Most projects have some widely imported modules, such as utilities or model classes. It’s a good idea to annotate these pretty early on, since this allows code using these modules to be type checked more effectively. Since mypy supports gradual typing, it’s okay to leave some of these modules unannotated. The more you annotate, the more useful mypy will be, but even a little annotation coverage is useful.

Write annotations as you go#

Now you are ready to include type annotations in your development workflows. Consider adding something like these in your code style conventions:

  1. Developers should add annotations for any new code.

  2. It’s also encouraged to write annotations when you modify existing code.

This way you’ll gradually increase annotation coverage in your codebase without much effort.

Automate annotation of legacy code#

There are tools for automatically adding draft annotations based on type profiles collected at runtime. Tools include MonkeyType (Python 3) and PyAnnotate.

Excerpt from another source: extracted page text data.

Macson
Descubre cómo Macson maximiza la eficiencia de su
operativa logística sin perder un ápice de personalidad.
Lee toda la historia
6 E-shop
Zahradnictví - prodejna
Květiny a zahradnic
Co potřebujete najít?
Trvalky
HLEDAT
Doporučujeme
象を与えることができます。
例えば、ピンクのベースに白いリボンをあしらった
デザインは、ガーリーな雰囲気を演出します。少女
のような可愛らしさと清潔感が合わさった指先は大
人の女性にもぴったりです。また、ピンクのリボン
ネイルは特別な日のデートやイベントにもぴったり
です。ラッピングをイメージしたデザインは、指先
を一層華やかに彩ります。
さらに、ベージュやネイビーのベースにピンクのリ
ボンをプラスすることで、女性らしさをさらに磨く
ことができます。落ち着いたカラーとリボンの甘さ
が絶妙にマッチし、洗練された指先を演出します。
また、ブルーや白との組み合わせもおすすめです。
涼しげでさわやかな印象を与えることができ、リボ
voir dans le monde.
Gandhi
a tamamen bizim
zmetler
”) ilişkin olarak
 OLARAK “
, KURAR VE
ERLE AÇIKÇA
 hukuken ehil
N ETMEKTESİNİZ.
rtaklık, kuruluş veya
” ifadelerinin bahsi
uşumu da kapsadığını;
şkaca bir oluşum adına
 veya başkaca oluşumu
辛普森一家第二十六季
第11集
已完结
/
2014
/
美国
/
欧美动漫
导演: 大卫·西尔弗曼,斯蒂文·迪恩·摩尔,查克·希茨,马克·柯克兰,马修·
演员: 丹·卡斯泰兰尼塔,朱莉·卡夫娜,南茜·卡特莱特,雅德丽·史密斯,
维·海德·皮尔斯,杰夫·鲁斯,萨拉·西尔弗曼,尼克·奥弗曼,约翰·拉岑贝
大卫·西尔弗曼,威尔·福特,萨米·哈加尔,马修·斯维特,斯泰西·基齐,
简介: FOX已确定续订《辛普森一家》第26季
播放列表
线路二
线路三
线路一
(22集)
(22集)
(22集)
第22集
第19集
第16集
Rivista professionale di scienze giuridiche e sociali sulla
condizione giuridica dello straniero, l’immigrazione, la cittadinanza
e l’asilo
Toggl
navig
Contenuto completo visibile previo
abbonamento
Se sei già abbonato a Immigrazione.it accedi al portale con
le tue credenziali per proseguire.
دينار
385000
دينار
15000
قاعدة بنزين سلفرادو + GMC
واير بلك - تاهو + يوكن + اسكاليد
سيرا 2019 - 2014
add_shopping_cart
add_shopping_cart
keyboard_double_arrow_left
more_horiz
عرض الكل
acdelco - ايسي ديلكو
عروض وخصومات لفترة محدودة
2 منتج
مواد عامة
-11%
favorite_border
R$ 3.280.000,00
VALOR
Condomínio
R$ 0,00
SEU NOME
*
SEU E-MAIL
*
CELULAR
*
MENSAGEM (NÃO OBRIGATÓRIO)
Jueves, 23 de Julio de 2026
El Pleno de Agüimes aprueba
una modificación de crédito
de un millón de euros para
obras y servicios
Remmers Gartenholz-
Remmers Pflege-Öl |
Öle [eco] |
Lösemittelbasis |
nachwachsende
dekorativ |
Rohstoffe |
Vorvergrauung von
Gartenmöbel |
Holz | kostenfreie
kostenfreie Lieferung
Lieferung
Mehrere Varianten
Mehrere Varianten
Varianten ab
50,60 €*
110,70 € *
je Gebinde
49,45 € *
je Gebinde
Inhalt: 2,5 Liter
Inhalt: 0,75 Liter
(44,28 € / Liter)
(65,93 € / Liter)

A simple approach is to collect types from test runs. This may work well if your test coverage is good (and if your tests aren’t very slow).

Another approach is to enable type collection for a small, random fraction of production network requests. This clearly requires more care, as type collection could impact the reliability or the performance of your service.

Speed up mypy runs#

You can use mypy daemon to get much faster incremental mypy runs. The larger your project is, the more useful this will be. If your project has at least 100,000 lines of code or so, you may also want to set up remote caching for further speedups.

Introduce stricter options#

Mypy is very configurable. Once you get started with static typing, you may want to explore the various strictness options mypy provides to catch more bugs. For example, you can ask mypy to require annotations for all functions in certain modules to avoid accidentally introducing code that won’t be type checked using disallow_untyped_defs, or type check code without annotations as well with check_untyped_defs. Refer to The mypy configuration file for the details.